Good writing doesn’t happen in a vacuum. It needs direction and inspiration. Here are a few of the books I have been reading lately that have given my own writing a boost. What books have helped you improve your writing?
The Magic Words by Cheryl Klein
This book on writing has been a real gem. It covers the nuts and bolts of the process but also infuses each page with the inspiration and wonder that made me become a writer in the first place. To make things even better, the entire book is devoted to writing for children, particularly middle grade and young adult. The exercises throughout the book are particularly helpful because they focus on your work in progress instead of assigning unrelated exercises.
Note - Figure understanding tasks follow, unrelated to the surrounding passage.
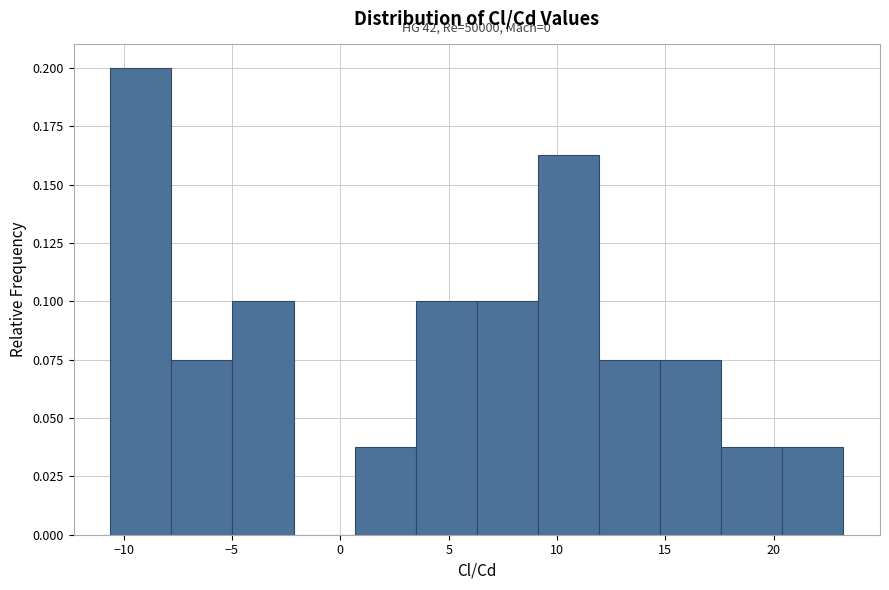

Over which range of the x-axis is the bar tallest?

-10.5 to -8.0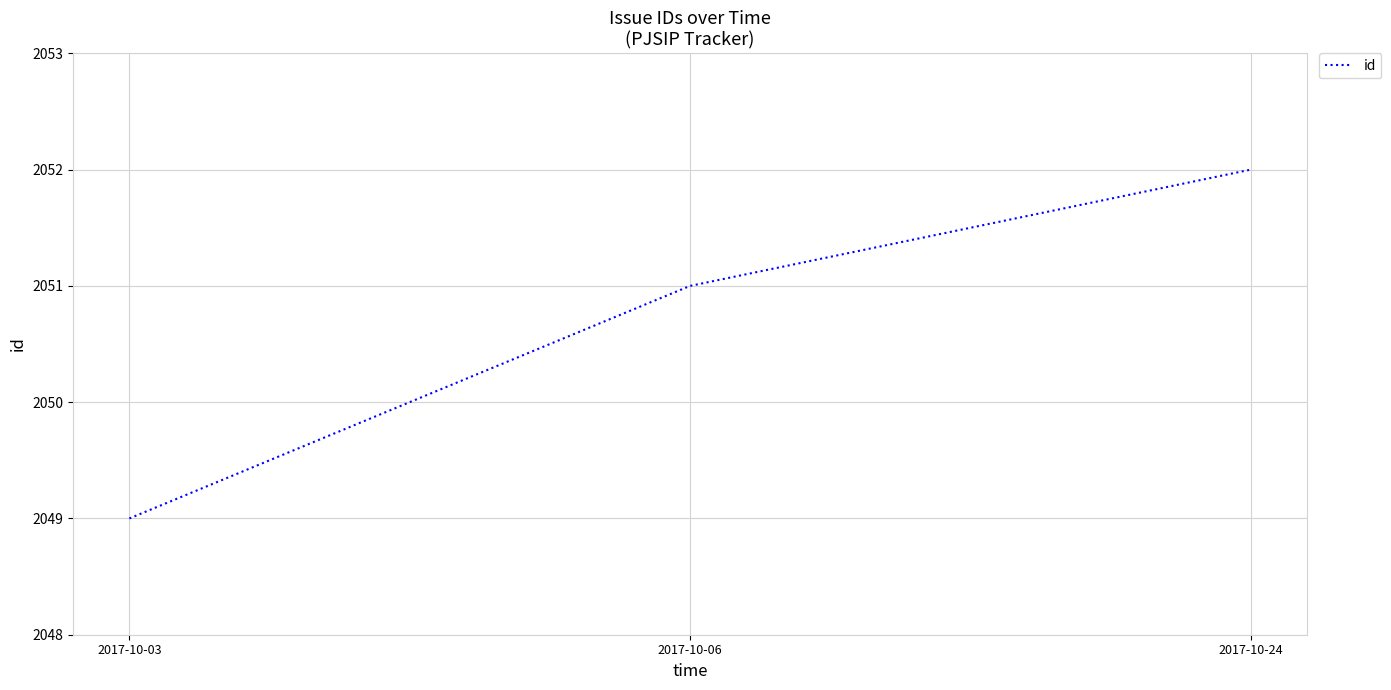

What is the change in value from 2017-10-06 to 2017-10-24?

+1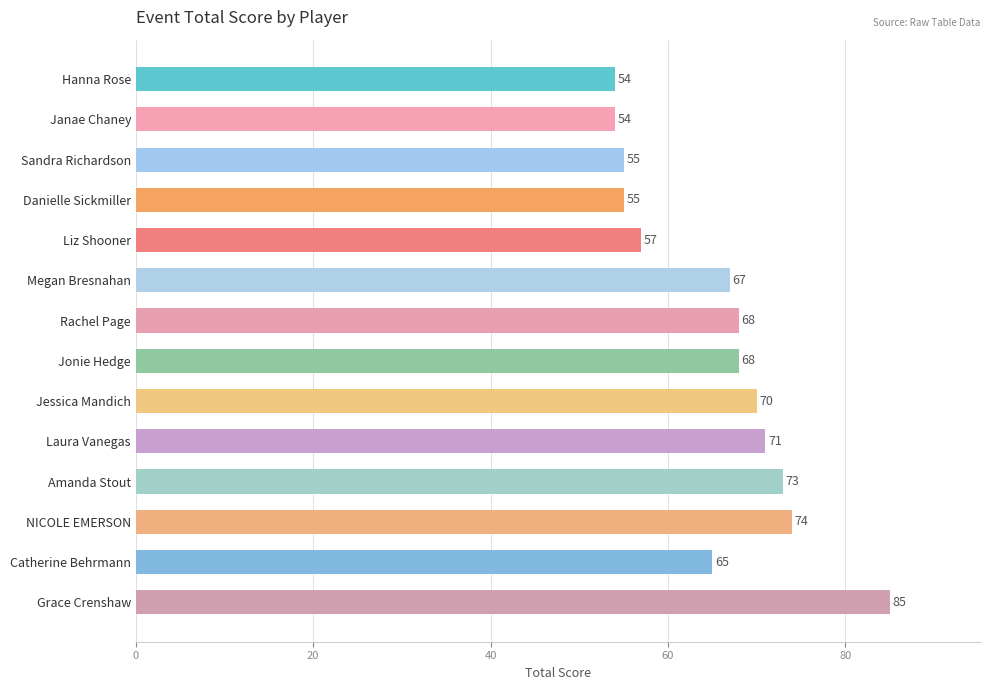

Between Hanna Rose and Catherine Behrmann, which is larger?

Catherine Behrmann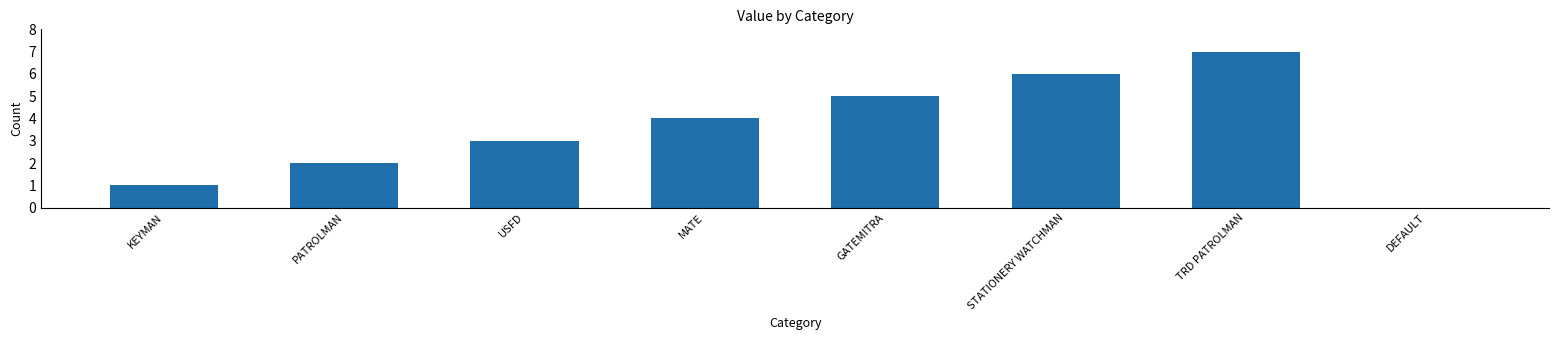

Count the number of categories in the chart.

8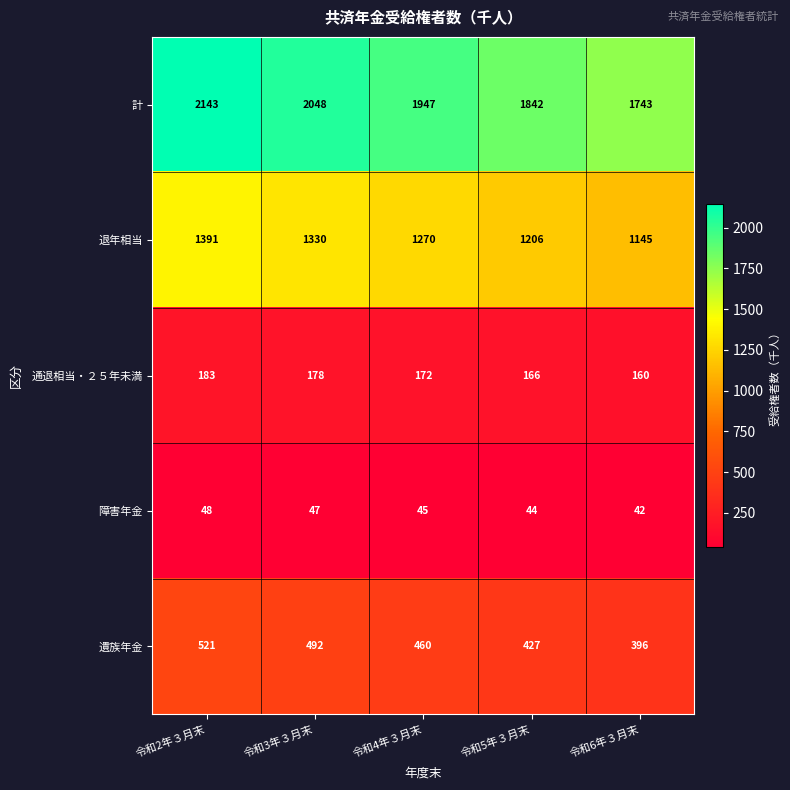

How many categories are shown in the chart?

5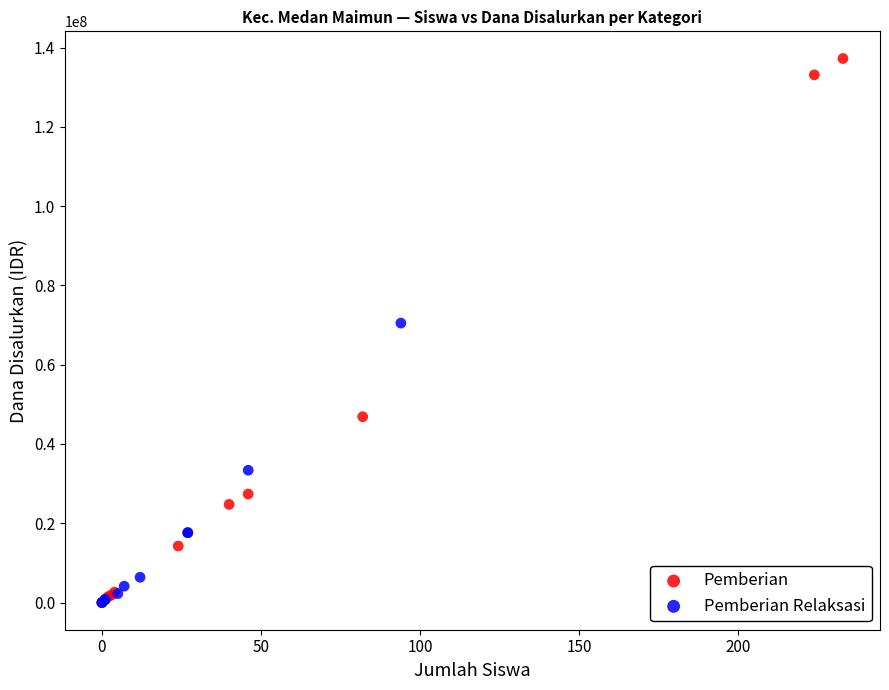

Which series has the widest spread of Y values?

Pemberian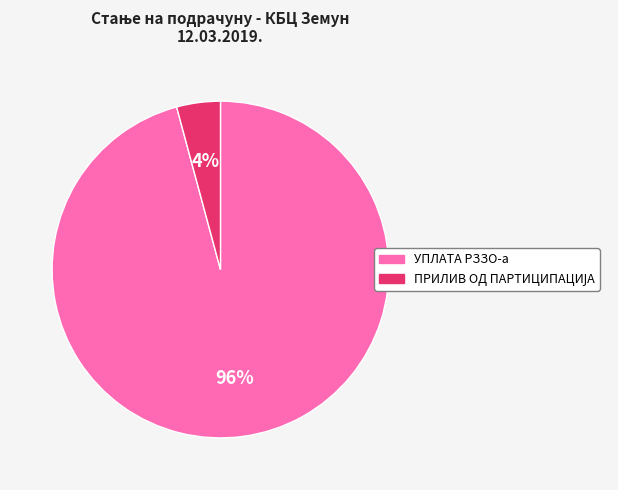

Which slice is the largest?

УПЛАТА РЗЗО-а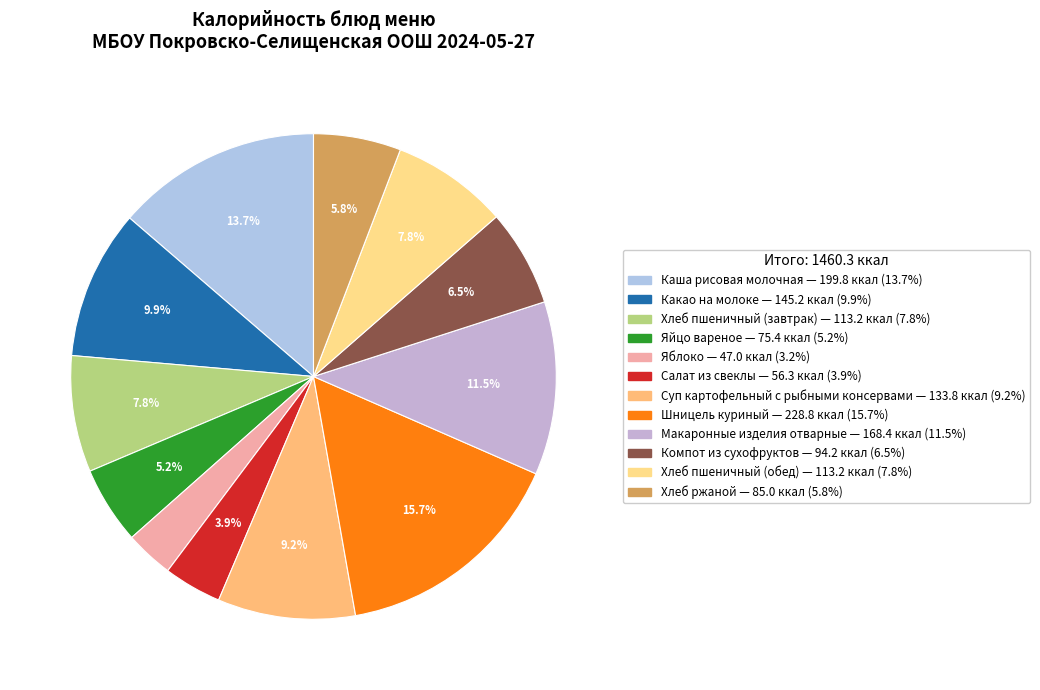

Rank the categories by value from highest to lowest.

Шницель куриный, Каша рисовая молочная, Макаронные изделия отварные, Какао на молоке, Суп картофельный с рыбными консервами, Хлеб пшеничный (завтрак), Хлеб пшеничный (обед), Компот из сухофруктов, Хлеб ржаной, Яйцо вареное, Салат из свеклы, Яблоко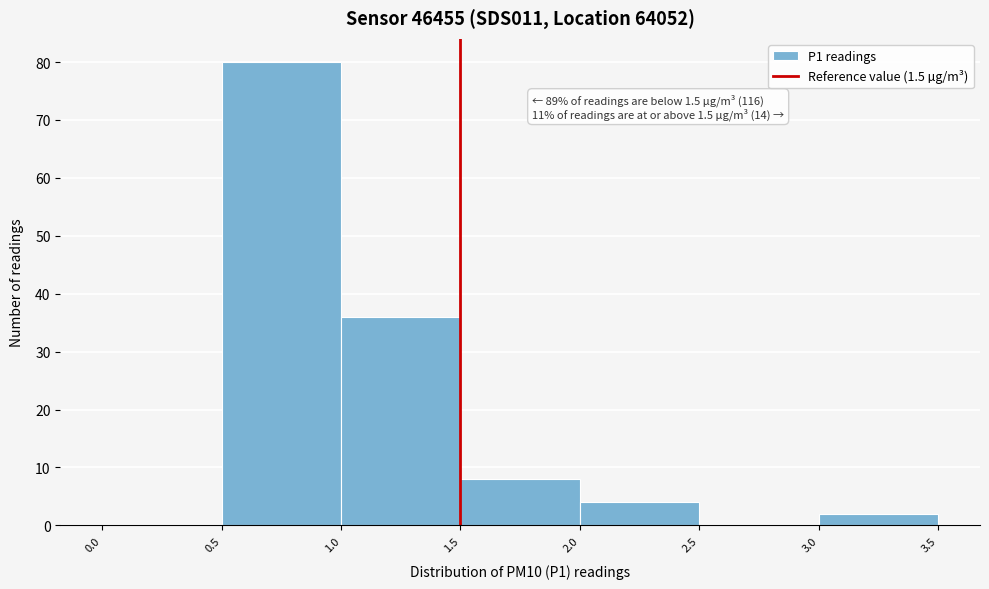

Which range on the x-axis has the tallest bar?

0.5 to 1.0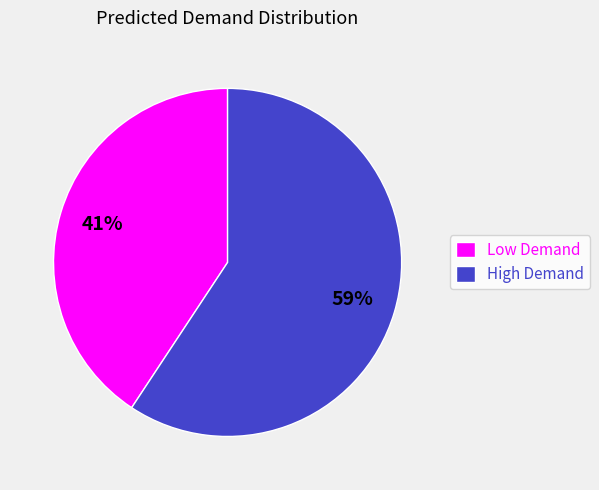

How many slices are in this pie chart?

2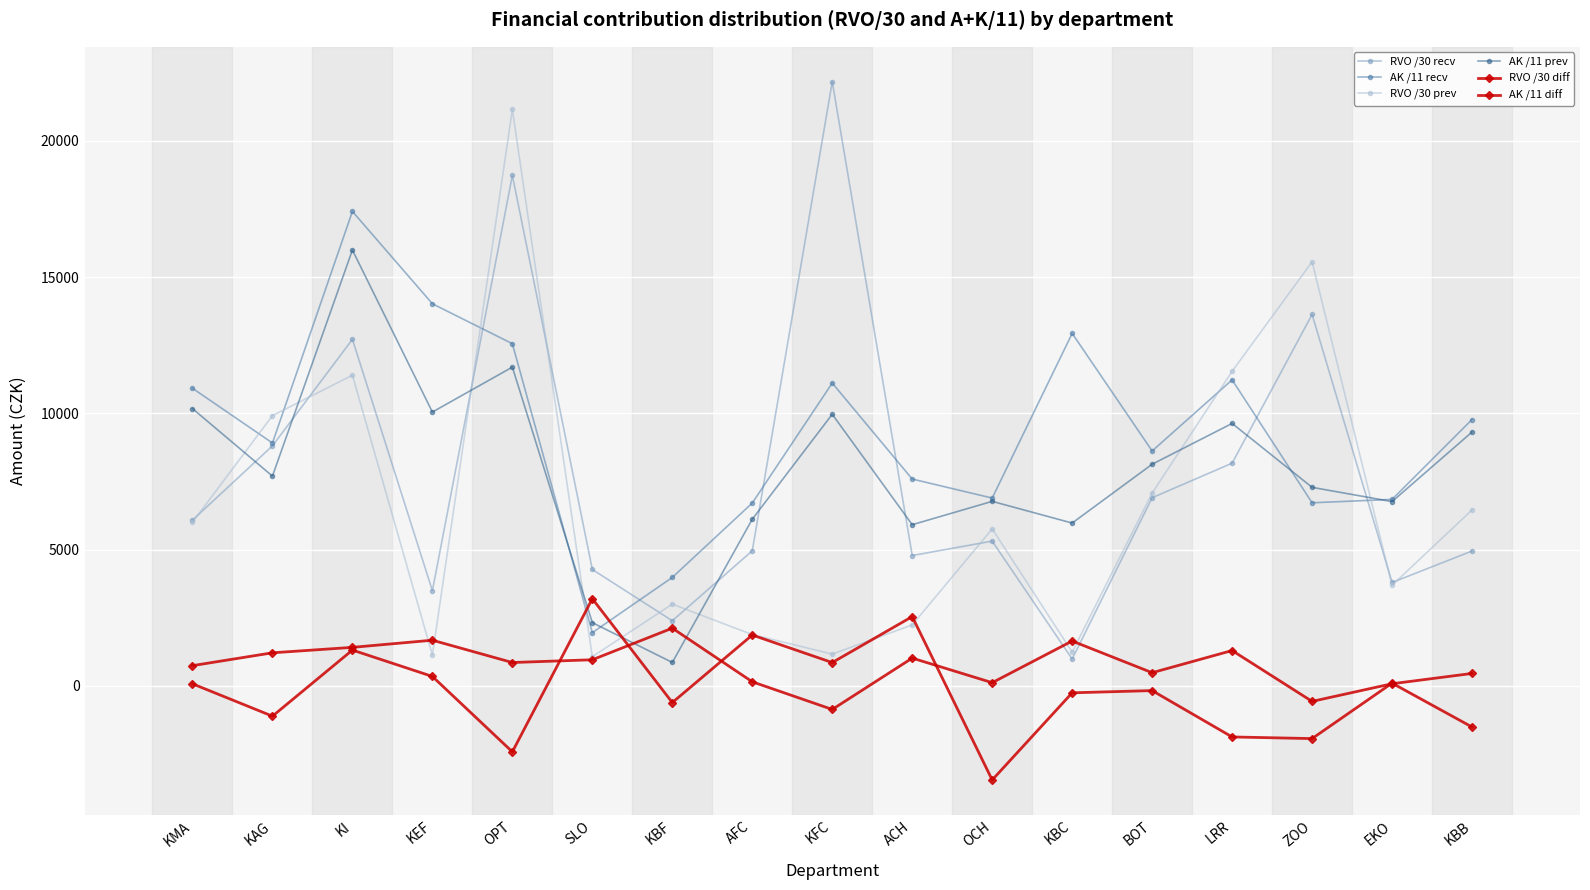

Reading right to left, transcribe all the data shown in this chart.

RVO /30 recv: KBB=4949.2	EKO=3794.9	ZOO=13626.6	LRR=8170.9	BOT=6904.2	KBC=989.5	OCH=5312.2	ACH=4783.5	KFC=22164.0	AFC=4956.7	KBF=2391.1	SLO=4272.6	OPT=18727.8	KEF=3494.0	KI=12714.2	KAG=8806.5	KMA=6082.0
AK /11 recv: KBB=9773.0	EKO=6843.0	ZOO=6718.1	LRR=11228.1	BOT=8619.0	KBC=12932.6	OCH=6891.5	ACH=7589.1	KFC=11110.6	AFC=6708.9	KBF=3981.0	SLO=1954.5	OPT=12554.1	KEF=14019.1	KI=17406.5	KAG=8911.6	KMA=10918.5
RVO /30 prev: KBB=6456.0	EKO=3692.1	ZOO=15557.6	LRR=11541.8	BOT=7074.8	KBC=1241.5	OCH=5761.3	ACH=2239.5	KFC=1168.8	AFC=1883.3	KBF=3000.9	SLO=1072.6	OPT=21145.0	KEF=1135.5	KI=11398.2	KAG=9914.9	KMA=6003.5
AK /11 prev: KBB=9314.4	EKO=6762.6	ZOO=7284.7	LRR=9629.5	BOT=8133.0	KBC=5974.9	OCH=6771.0	ACH=5914.0	KFC=9966.4	AFC=6115.9	KBF=861.6	SLO=2322.0	OPT=11694.9	KEF=10046.7	KI=15991.2	KAG=7696.1	KMA=10173.7
RVO /30 diff: KBB=-1506.8	EKO=102.8	ZOO=-1931.0	LRR=-1870.9	BOT=-170.6	KBC=-251.9	OCH=-3449.1	ACH=2544.1	KFC=857.9	AFC=1867.9	KBF=-609.8	SLO=3200.0	OPT=-2417.2	KEF=349.0	KI=1316.0	KAG=-1108.4	KMA=78.5
AK /11 diff: KBB=458.6	EKO=80.4	ZOO=-566.6	LRR=1298.7	BOT=486.0	KBC=1647.9	OCH=120.5	ACH=1021.1	KFC=-861.8	AFC=152.2	KBF=2119.4	SLO=960.5	OPT=859.2	KEF=1677.4	KI=1415.3	KAG=1215.5	KMA=744.8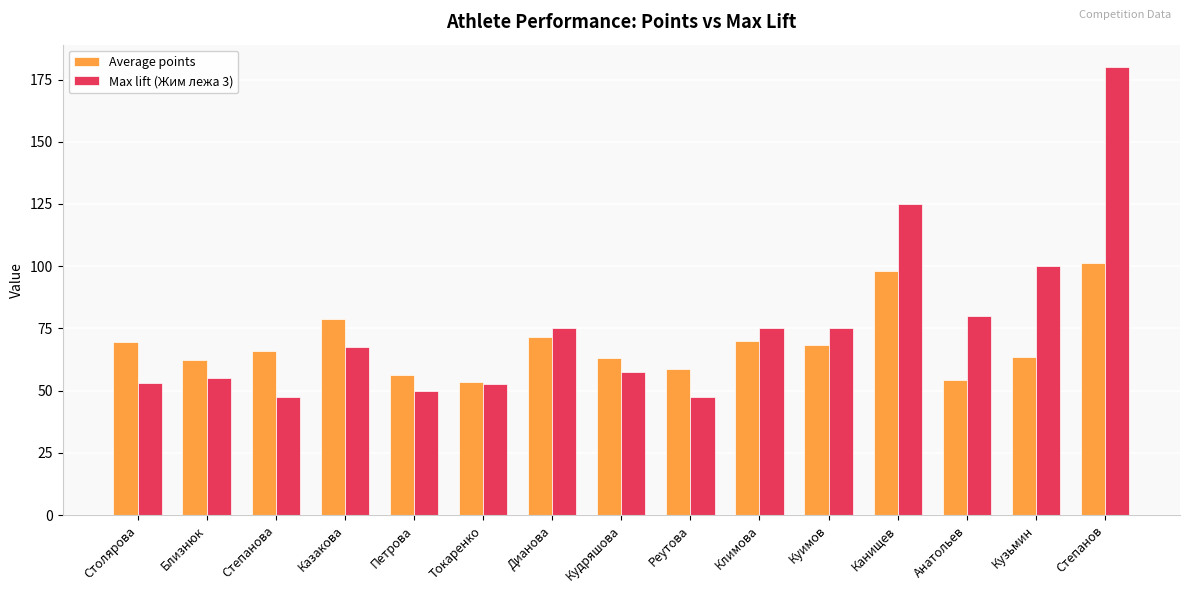

List the series in order of their peak value, lowest first.

Average points, Max lift (Жим лежа 3)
Several of my friends had the opportunity to hear Cheryl Klein speak at a writing conference last year, and I’m looking forward to attending a writing intensive that she will be leading this fall, so I’ve been doing my conference prep with this one.
The Last Draft by Sandra Scofield
I mentioned Scofield’s The Scene Book in a previous post, as a huge help in understanding the building blocks of a book. Her approach to revision here was equally insightful, and candid. She presented her methods as guidelines that still left room for each writer’s own voice and style. So many books focus on just getting a draft out that the revision process can feel a little bewildering, especially when that first draft is as rough as mine was. Scofield was a thoughtful guide for the journey and quite an encouragement as I waded deeper into the murky depths of revision.
The Secrets of Story by Matt Bird
This book is a screenwriting text with a lot of insight for novelists about writing a tight story with compelling characters that readers can’t put down. Bird lays out thirteen laws of writing, beginning with the importance of considering your audience all the way through a 122-item “ultimate story checklist” of questions to ask about your story when considering next steps or diagnosing problems. I first listened to this one as an audiobook and then went back and bought a paperback to mark up and flip around in when I wanted to revisit certain points and ideas. I would recommend it in either format.